The Plant High product is one RBI away from 100 in just his third full major-league season.
The Astros' Kyle Tucker gets a beer shower after Houston clinches the American League West title after beating the Rays on Monday night.
The Astros' Kyle Tucker gets a beer shower after Houston clinches the American League West title after beating the Rays on Monday night. [ IVY CEBALLO | Times ]
Published Sep. 20

ST. PETERSBURG — Ordinarily, fans won’t notice a smile on the face of Astros rightfielder Kyle Tucker. Not that he’s unhappy. He’s just focused on his craft.

Monday night, though, there was plenty to celebrate. The good times rolled at Tropicana Field as Tucker’s 97-win Astros defeated the Rays 4-0 at Tropicana Field and clinched the American League West Division title.

“This never gets old,” said Tucker as he momentarily escaped the beer-spraying jubilation and ducked behind the plastic covering that protected his locker in the visiting clubhouse. “It’s what you play for and we have such a good team so that it makes it more special.”
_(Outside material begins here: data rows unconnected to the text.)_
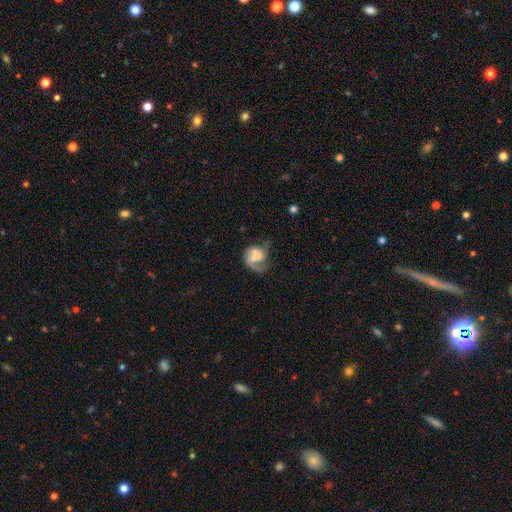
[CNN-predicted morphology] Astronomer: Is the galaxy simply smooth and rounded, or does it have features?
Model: featured or disk — 55% (runner-up: smooth, 37%).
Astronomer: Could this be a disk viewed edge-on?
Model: no — 97%.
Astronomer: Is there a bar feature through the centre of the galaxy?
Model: no — 60%.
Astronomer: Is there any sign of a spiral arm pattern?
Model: yes — 77%.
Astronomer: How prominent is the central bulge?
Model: small — 34% (runner-up: moderate, 33%).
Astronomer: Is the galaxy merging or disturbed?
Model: major disturbance — 40% (runner-up: none, 31%).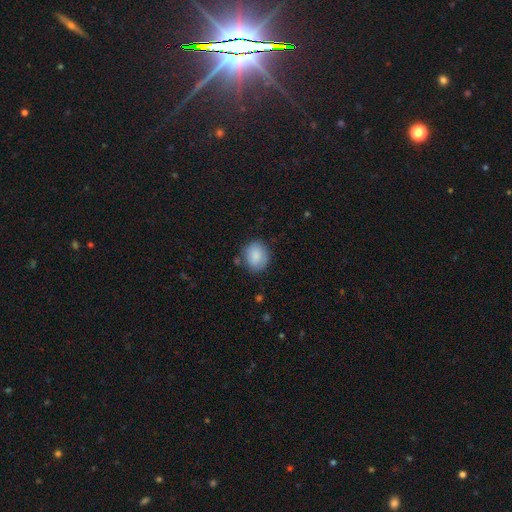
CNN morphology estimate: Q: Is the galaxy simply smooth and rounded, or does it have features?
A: smooth — 84%.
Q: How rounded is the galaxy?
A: round — 64%.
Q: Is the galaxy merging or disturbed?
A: none — 75%.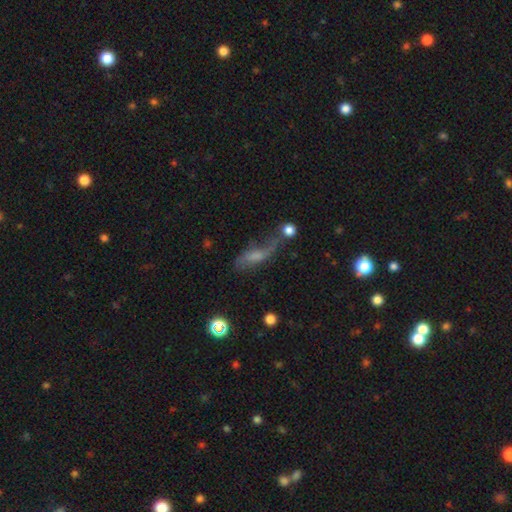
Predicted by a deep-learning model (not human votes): Smooth or featured?
  - featured or disk: 53% *
  - smooth: 30%
  - star or artifact: 17%
Edge-on disk?
  - no: 72% *
  - yes: 28%
Merging?
  - none: 41% *
  - major disturbance: 22%
  - minor disturbance: 21%
  - merger: 16%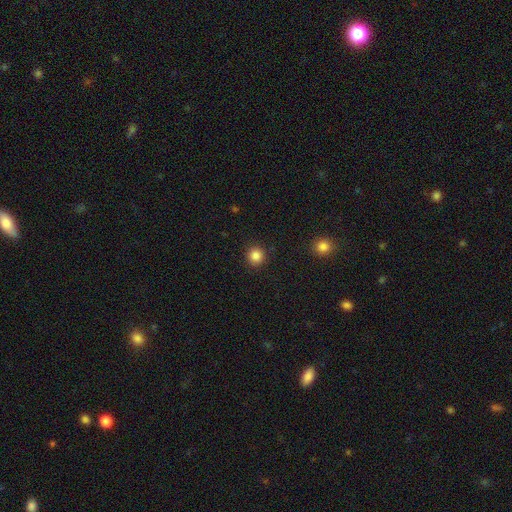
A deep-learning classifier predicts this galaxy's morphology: Smooth or featured: smooth — 85% (star or artifact — 11%)
How rounded: round — 93% (in between — 6%)
Merging: none — 92% (minor disturbance — 5%)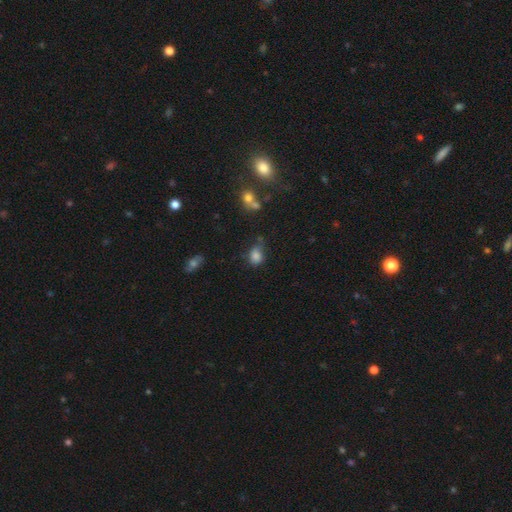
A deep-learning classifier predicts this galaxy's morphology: Smooth or featured: smooth — 80% (star or artifact — 12%)
How rounded: in between — 59% (round — 39%)
Merging: none — 46% (minor disturbance — 33%)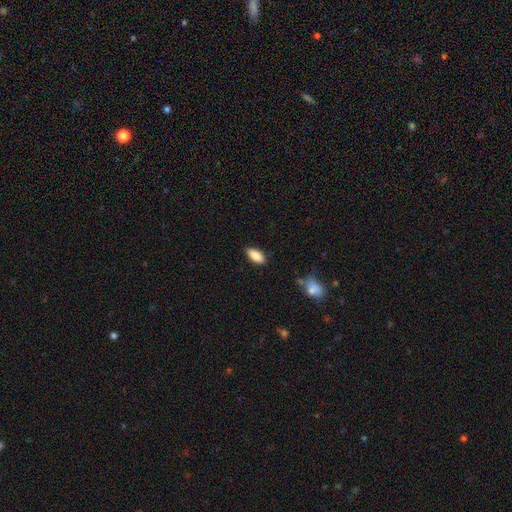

Tucker, 25, later emerged to take photographs on the field with his parents, Mike and Lisa, along with other family members.

“It’s pretty phenomenal that we clinched in my hometown,” Tucker said. “But we’re not done yet. We have the team that can do a lot more.”

Tucker, the fifth overall pick in the 2015 amateur draft out of Plant High School, has been a major contributor with a .261 batting average, 28 home runs, 99 RBIs, a team-leading 22 stolen bases and sterling defense in just his third full major-league season.

“He’s an incredible athlete and he’s just getting started,” Astros third baseman Alex Bregman said. “He has a high, high ceiling. With the kind of guy he is, with how hard he works, it’s scary to think how good he can be. He’s already a great one.”

The term “five-tool player” gets tossed around so much it has become a cliche. With Tucker, though, it applies.

Kyle Tucker (30) and Ryne Stanek (45) celebrate after clinching the AL West title.
Kyle Tucker (30) and Ryne Stanek (45) celebrate after clinching the AL West title. [ IVY CEBALLO | Times ]

“It’s a rare thing in the game these days to find a player who does everything well,” Astros general manager James Click said. “Kyle hits for average. He hits for power. He steals bases. He plays great defense. And he throws guys out. I’m not a scout, but I’m pretty sure that’s what we look for.”

After being a Gold Glove finalist last season, Tucker is a prime candidate to win the award. In July, he was selected to his first American League All-Star Game. With two more homers, another RBI and three more stolen bases, he will be in rarefied air: 30 homers, 100 RBIs and 25 steals.

“He does so much well that you sort of take his defense for granted,” Astros manager Dusty Baker said. “Kyle Tucker has it all. He is getting it together at a very young age. If he stays healthy, attention is going to naturally come his way because of his production and his maturity as a player.”

“Man, I’m an ultra-fan of Kyle Tucker,” said Astros pitcher Lance McCullers Jr., the Jesuit High product. “I don’t think he gets the national love and praise, but he does so many things that go under the radar. You have to see him every day to appreciate his attention to detail in rightfield, how he gets to balls and the routes he takes. He always had the bat growing up, but now he’s a complete player, an awesome player.”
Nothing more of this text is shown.